RJ is about to be the first Knicks pick to earn a second contract in a generation, not much to complain about. The good thing about picking out of #3 as opposed to #8 or #9 is there is generally a lot less guesswork. Tanking, it works folks!

2020: Knicks Drafted: #8 Obi Toppin, #25 Immanuel Quickley

Abe Wanted: Tyrese Haliburton

As an aside, it’s pretty incredible that just in the last few years, going over the drafts between 2015 and 2020, what an influx in talent we’ve seen in a short period of time. I’m glad the league is about to expand. We’re ready for it.

I’ve written often and effusively about my love for Obi Toppin, and why I have made a mortal enemy of Thibs due to his reluctance to give him the burn he deserves, and I honestly had no idea Quickley would become what he has for the Knicks, but man, did I want, and do I still sometimes think about what this team would look like with Haliburton at point. There is nothing I love more in basketball than an elite point guard, and it’s the single position that has haunted the Knicks more than any other this century, and Quickley will hopefully get an opportunity to see what he can do as our point guard of the future, but with Halliburton, we were at a spot where we could draft a guy who would’ve fallen perfectly into where many had projected him to go based on ability, and then basically everything you could’ve wanted for him as a player came true. So it’s still a bit of a tough beat for me. Particularly when you see what the moron Kings unloaded him for, when rumor had it we were on the one yard line for a deal that would’ve delivered the Kings other star point guard I’ve coveted since 2017 in exchange for a malcontent.

Pain all around, but I would say even now, before we definitively know how this all pans out, 2020 was probably the best Knicks draft since 2005, when we got Channing Frye, David Lee, and Nate Robinson.

2021: Knicks Drafted: #25 Quentin Grimes, #34 Rokas Jokubaitis #36 Deuce McBride, #58 Jericho Sims

Abe Wanted: N/A

Look, I could lie to you and say I was a Bones Hyland truther from day one, or would prefer Cam Thomas to Deuce, but that would be a lie. The team drafts these guys and I fall in love with them, that’s kind of how it works. I have friends that still give me shit because of the time I saw the Knicks play the Warriors in person Kevin Knox’s rookie year, and I couldn’t stop raving about how Draymond barely came up to his shoulder.

Because of my relationship with college ball, I’m not going to get terribly invested when the Knicks are drafting this deep. I read the names on the ticker, shrugged, read the draft grades, and waited for Summer League. A moment ago, I said the 2020 draft was the greatest the Knicks had in 15 years.
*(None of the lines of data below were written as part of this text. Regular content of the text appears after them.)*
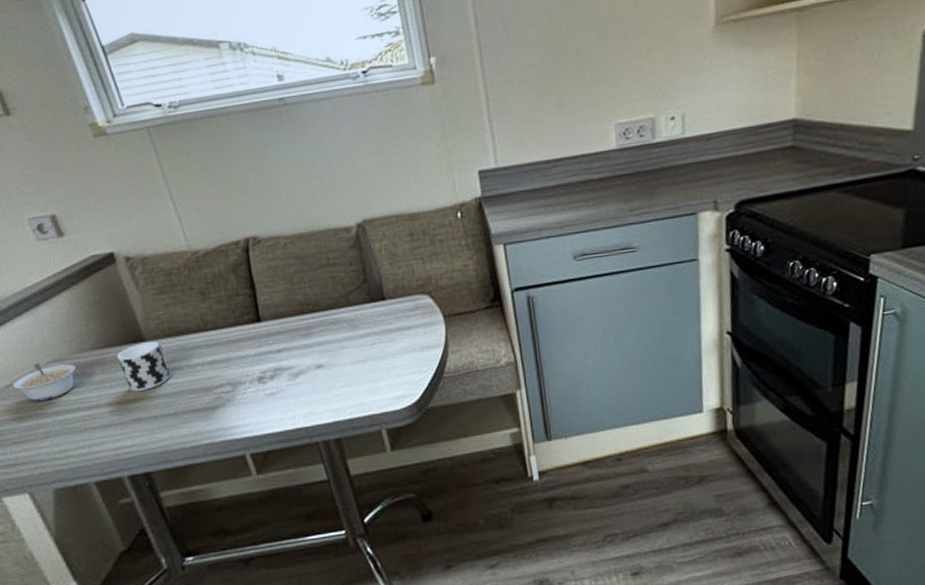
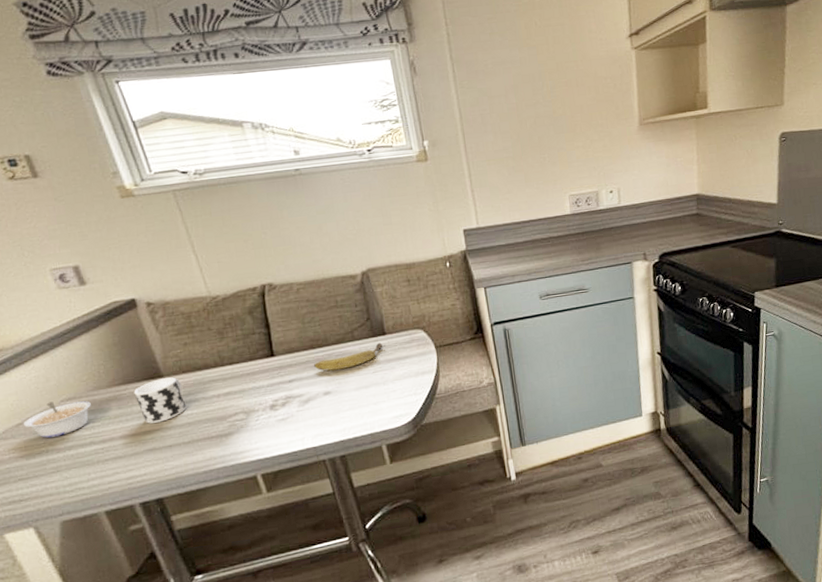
fruit: none [303,309,382,341] -> present [313,342,383,371]

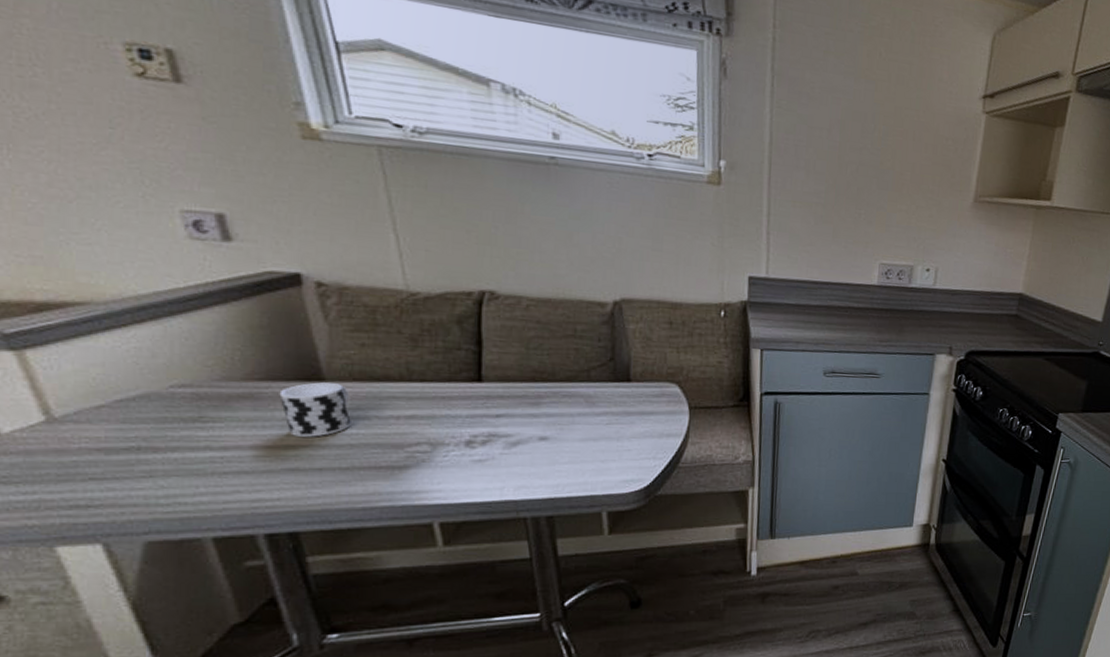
legume: present [23,401,91,438] -> none [107,384,214,432]
fruit: present [313,342,383,371] -> none [531,390,624,414]

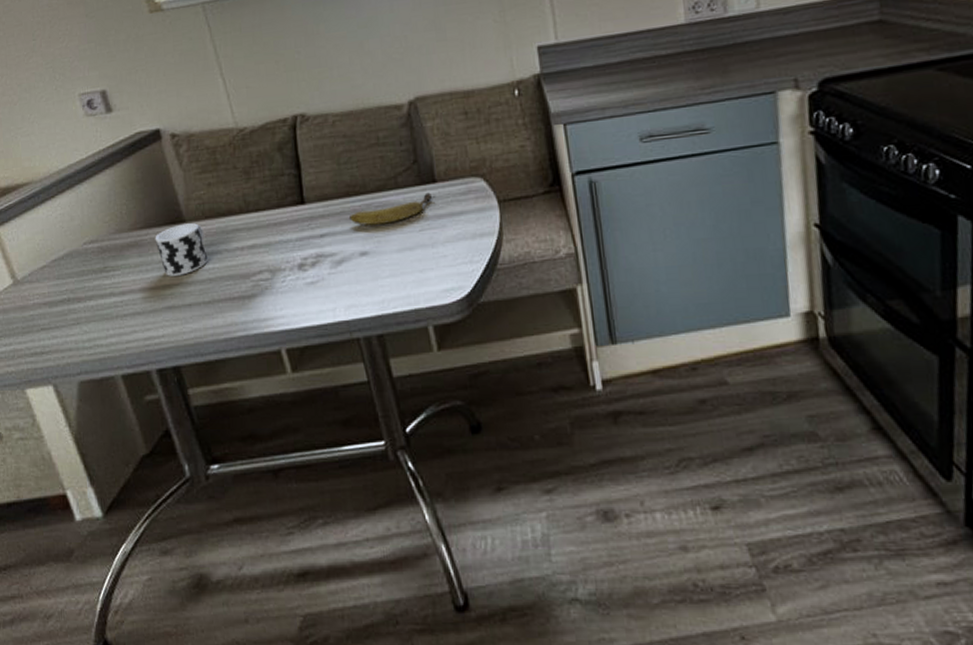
fruit: none [531,390,624,414] -> present [348,192,432,226]

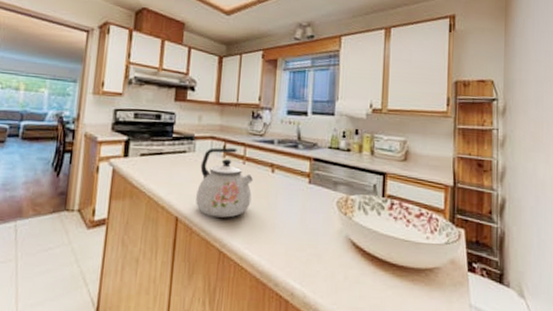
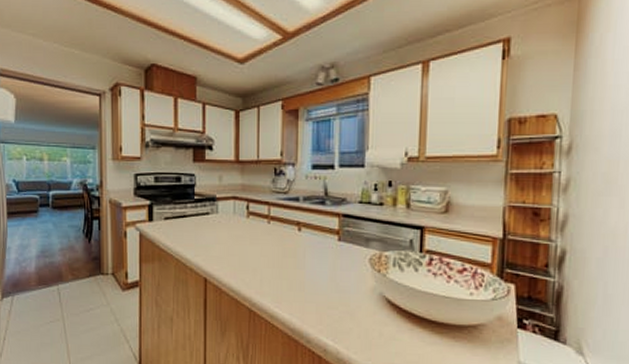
kettle: present [196,147,253,218] -> none [223,207,279,278]

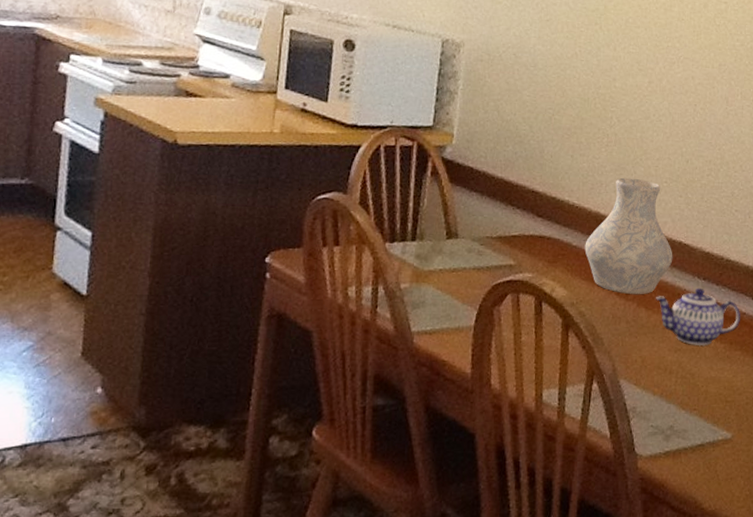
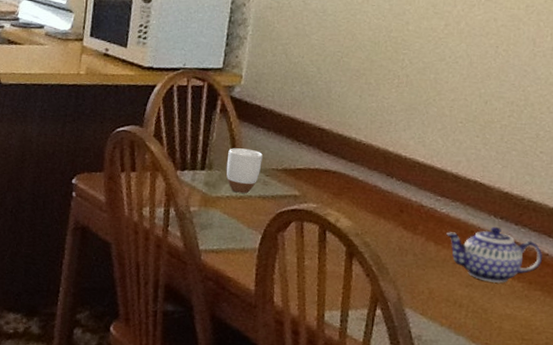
mug: none [438,215,476,265] -> present [226,148,263,194]
vase: present [584,177,673,295] -> none [371,117,467,230]

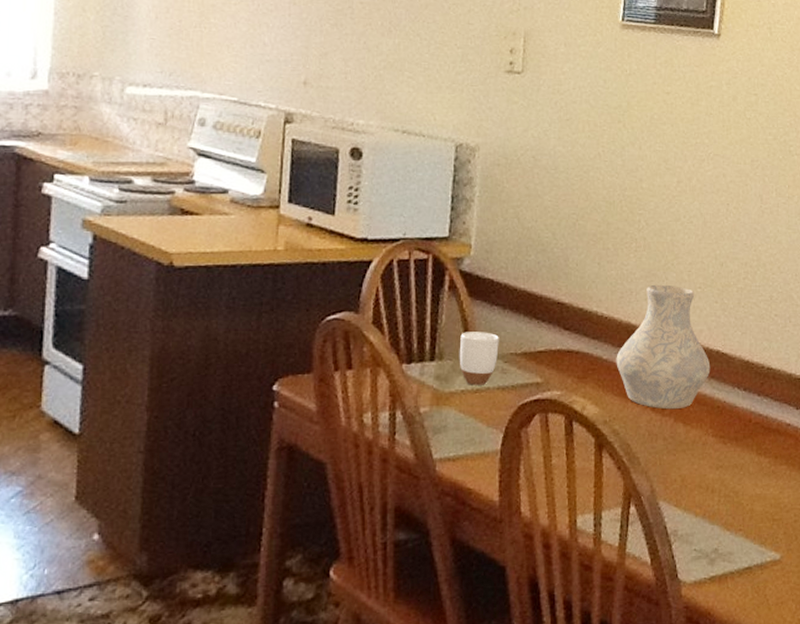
vase: none [371,117,467,230] -> present [616,284,711,410]
teapot: present [446,226,542,284] -> none [694,399,784,462]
What’s crazy is way outside the lottery, in a few years, there’s at least a chance we look back and say this was better. Grimes is going to be the kind of career 3&D guy the whole league is looking for, the early returns on Sims are giving poor man’s Jarrett Allen, and Deuce is a completely competent and serviceable, gritty as fuck back up point (for the time being!). I will keep it in my pants when it comes to Rokas, but only for now. Only for now.

My point is, you can see an immediate leap in evaluation and the clarity of thinking on behalf of the regime in the front office. Yes, Thibs is our coach for at least the beginning of next year, but if the Knicks keep drafting like this, sooner or later the team won’t have any sore Burks thumbs left for Thibs to play. I can’t wait to see what we do next (PRAY FOR JADEN IVEY!).